[RECORDS FOR PROCESSING Boundary: Start]

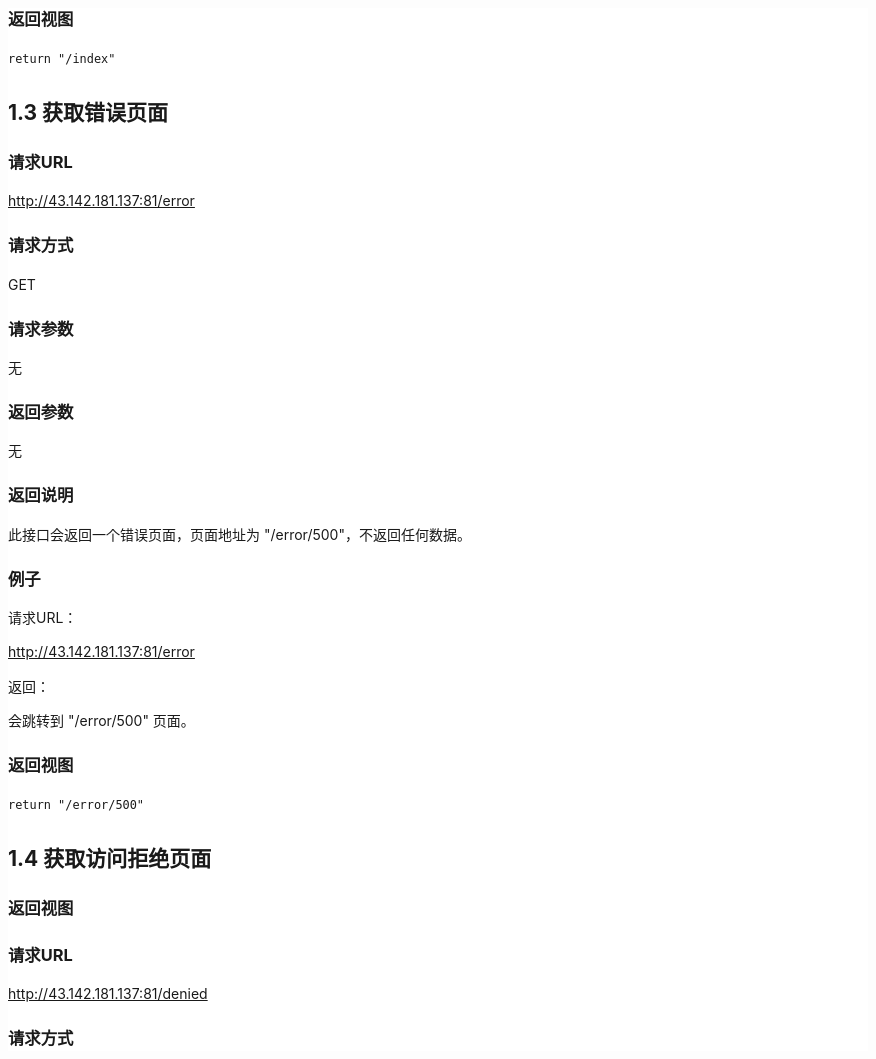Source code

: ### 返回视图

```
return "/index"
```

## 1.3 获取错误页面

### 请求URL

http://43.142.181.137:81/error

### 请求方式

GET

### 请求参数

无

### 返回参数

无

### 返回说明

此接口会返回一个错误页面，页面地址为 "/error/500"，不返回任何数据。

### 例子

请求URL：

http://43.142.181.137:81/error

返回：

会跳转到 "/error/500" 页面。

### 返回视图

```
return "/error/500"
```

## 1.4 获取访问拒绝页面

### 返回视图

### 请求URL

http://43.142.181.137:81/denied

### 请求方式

[RECORDS FOR PROCESSING Boundary: End]

- [PROBLEM STATEMENT]: Each line of the records above must be repeated exactly, but no picture belongs in the copy.

- [ANSWER TO THIS PROBLEM]:
Source code

: ### 返回视图

```
return "/index"
```

## 1.3 获取错误页面

### 请求URL

http://43.142.181.137:81/error

### 请求方式

GET

### 请求参数

无

### 返回参数

无

### 返回说明

此接口会返回一个错误页面，页面地址为 "/error/500"，不返回任何数据。

### 例子

请求URL：

http://43.142.181.137:81/error

返回：

会跳转到 "/error/500" 页面。

### 返回视图

```
return "/error/500"
```

## 1.4 获取访问拒绝页面

### 返回视图

### 请求URL

http://43.142.181.137:81/denied

### 请求方式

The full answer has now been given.